Sticks and Stones

Putting labels on others creates a black hole of disregard where judgment thrives and schisms deepen.
— David W. Earle

    No one would ever accuse me of being an extrovert, but occasionally I run into a fellow woodworker at a social gathering.  This is usually a great experience, but I recently had a conversation that had me looking for the exit.

    “So, what kind of woodworking do you do?”  The man didn’t look at me when he asked the question.  Instead, he kept his eyes fixed on his drink, which he swirled causing the ice cubes to clink.
    “Flatwork.  I’ve been building a lot of furniture in a modern shaker style, lately.  How about you?”
    “Oh!” he said, his eyes growing wide, almost as if he just realized I was standing next to him. “I’m a Norm-anderthal with an occasional Mayan-breakdancer mixed in.”
    I blinked.  He was saying English words, but they were not connected in any way that I recognized.  “I’m sorry… did you say, ‘Norm-anderthal?’”
    “Oh, yeah!  That means I’m strictly a power tool user, but I’ll only work with vintage machines.”
    “Is that a real term?  I’ve never heard that before.”
    “Of course.  Everyone is using that term lately.”
    “Who is ‘everyone?’”
    “You know… the forums.”

    “Which forums?”
    “THE forums.”
    I sighed.  “Fine, fine.
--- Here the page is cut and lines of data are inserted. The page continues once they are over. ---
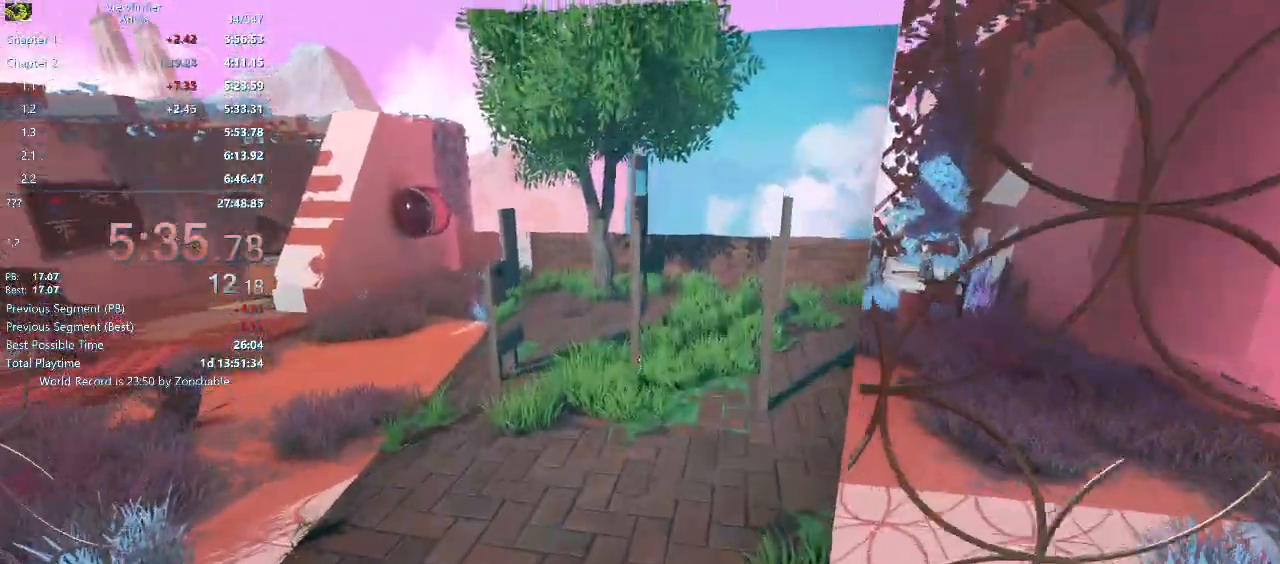
{"keys": ["w"], "mouse": [], "events": [[83, "a", "up"]]}
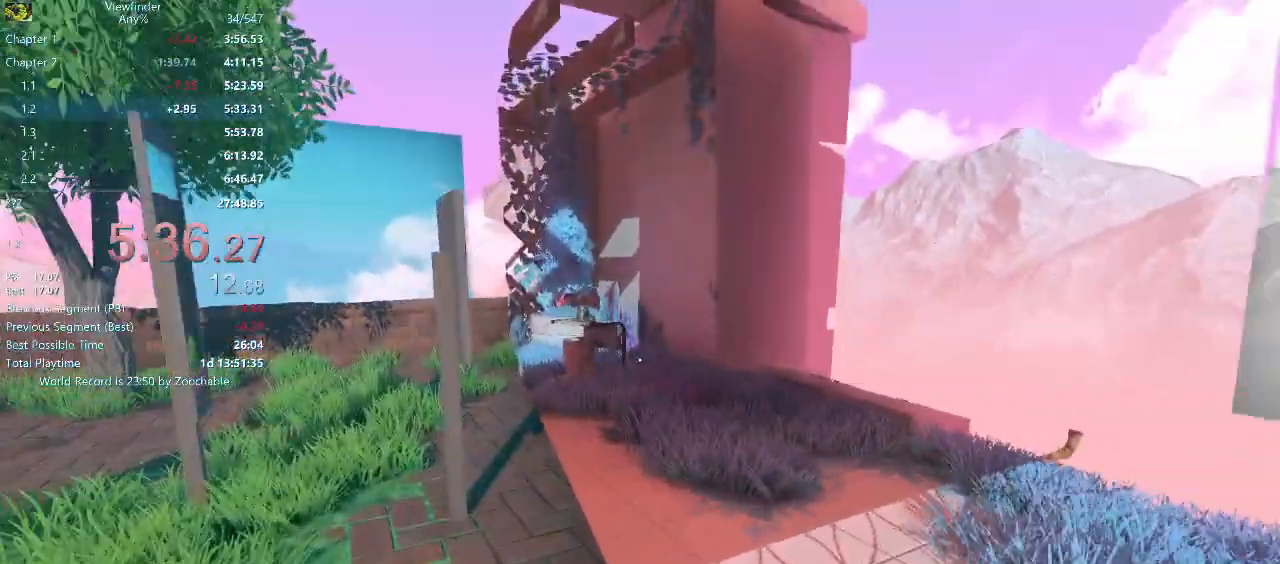
{"keys": ["d", "w"], "mouse": [], "events": [[183, "d", "down"]]}
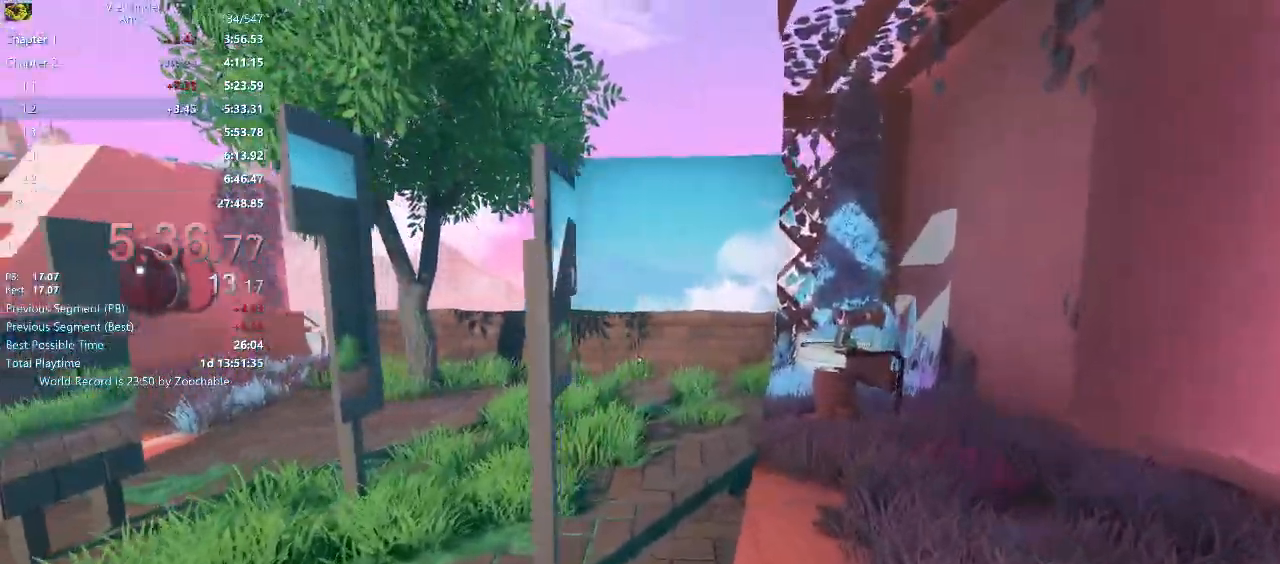
{"keys": ["d"], "mouse": [], "events": [[450, "w", "up"]]}
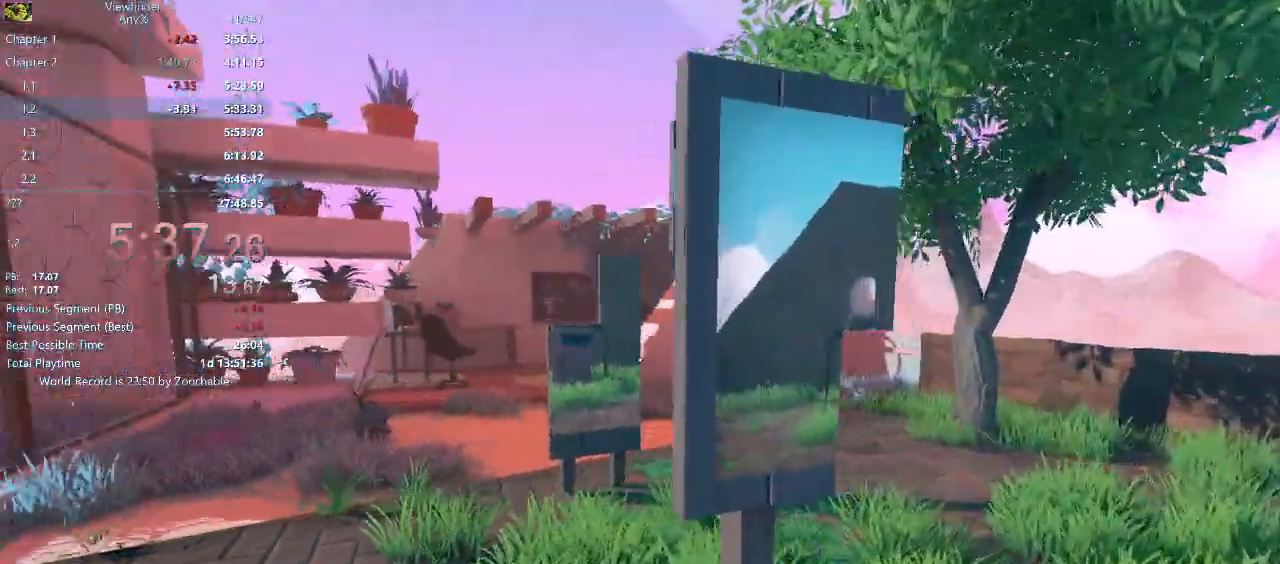
{"keys": [], "mouse": [], "events": [[133, "s", "down"], [317, "s", "up"], [367, "d", "up"]]}
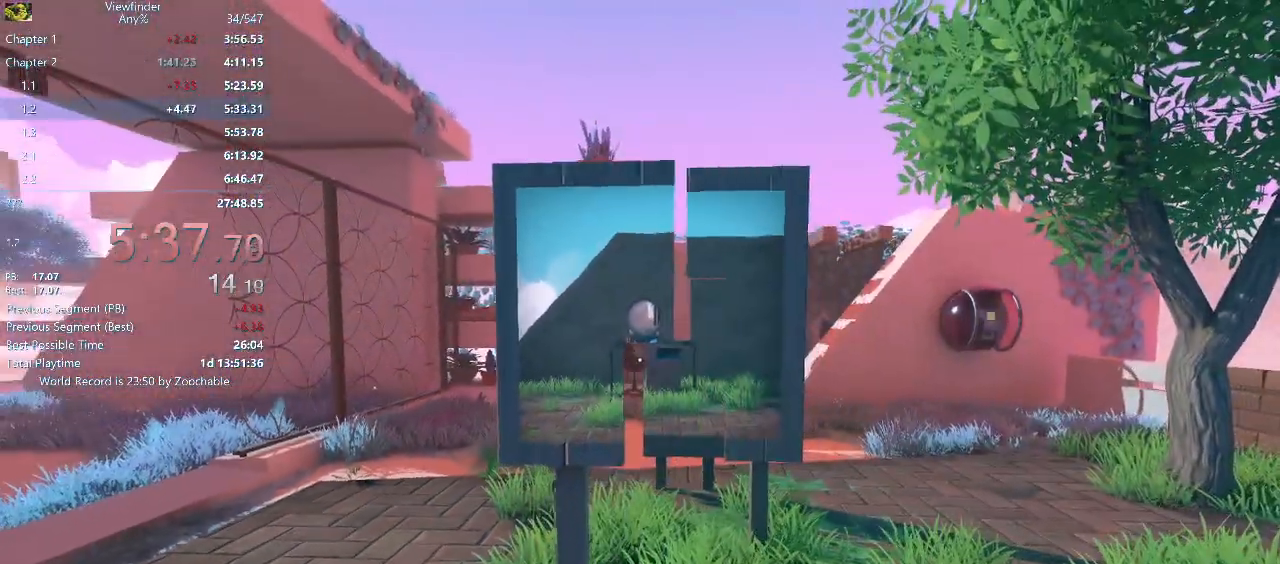
{"keys": [], "mouse": [], "events": []}
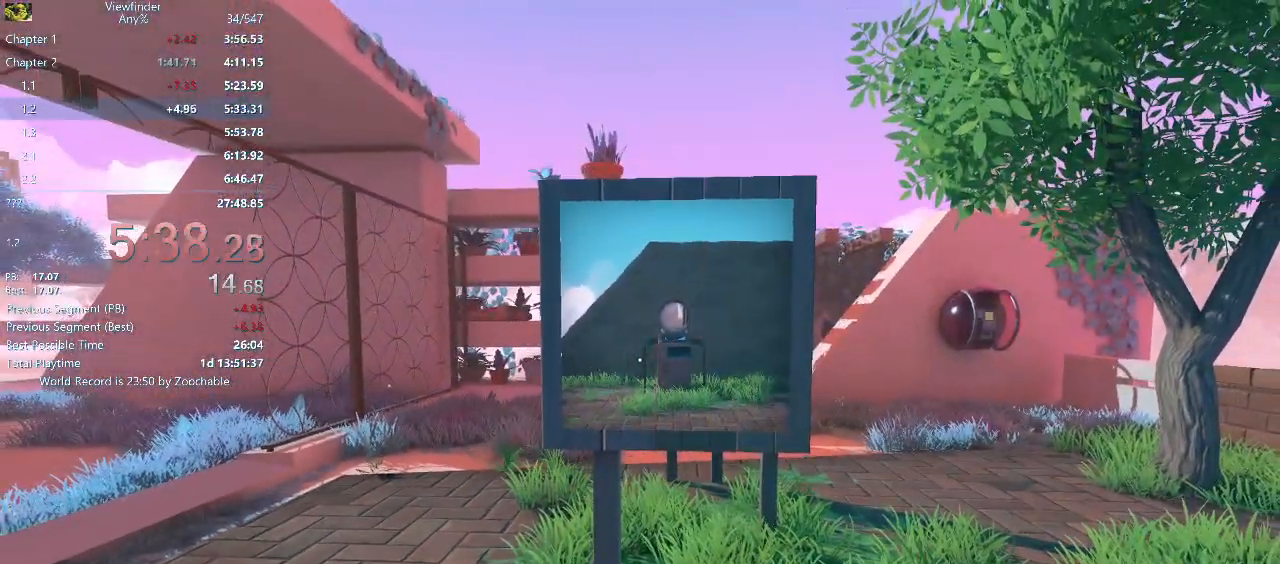
{"keys": ["w"], "mouse": [], "events": [[100, "w", "down"]]}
What’s a ‘Mayan-breakdancer?’”
    He snorted and a few drops of his drink dripped on my shoes from his incessant swirling. “Boy, you must be a real newbie!  A Mayan-breakdancer is a small project that I build using only vintage hand tools from the ancient Mayan empire while wearing clothing from the 1980’s.”
     “Heh heh.  Yeah.  I must be a real ‘newbie.’”
     “Any way, it sounds like you like to use both hand tools and power tools.  Would you say you’re more of a hybrid woodworker or a blended woodworker?"
    “Errr… are those different?”
    “Oh, definitely!  A hybrid woodworker is someone who primarily uses power tools, but mixes in hand tools sometimes.  A blended woodworker is someone who uses hand tools primarily, but mixes in power tools sometimes.”
    “Huh.  I guess this is more complicated than I thought.  What do you call someone that uses power tools and hand tools equally with no real preference?”
    “What?” He rolled his eyes. “Nobody does that.”  His phone rang, and he held up a finger at me as he turned around to take the call.  While his back was turned, I slipped away.

    I don’t like to assign labels to woodworkers.  Sure, sometimes there’s no choice; if you want to discuss a particular topic, it’s best to name it so everyone has the proper frame of reference.  When you step back and look at the overall population, however, woodworkers are a very small percentage.  We’re a tiny niche group that insists on sub-dividing itself into even smaller niche groups.  These small groups then become cliques that either close themselves off from the greater community or outright go to war with other cliques on the internet.  This might be human nature since it’s common in all social groups, but that doesn’t mean it’s positive.

    I rarely improve my skills by limiting my interactions to a small group of people that do things exactly the same way that I do.  Every breakthrough that I’ve ever experienced came after talking with or reading about someone that approaches the craft from a different direction.  I need to surround myself with unfamiliar ideas and methods to spark my own creativity.  The Norm-anderthals could learn a thing or two from the blended woodworkers.  And I’m sure the hybrid woodworkers could find some great sparks by talking with the Mayan-breakdancers.  Well, maybe not… unless they’re looking for a good deal on parachute pants.

    The online debates over which group represents the more “traditional” woodworkers or the more “skilled” woodworkers or whatever people are arguing over these days need to stop.  It doesn’t matter what tool you use to accomplish a task.  The fact that you’re building things made out of wood is enough.  So put the label maker away and get back to work.

    Oh, and I guess it’s entirely possible that I made up that entire conversation.  Then again, maybe not.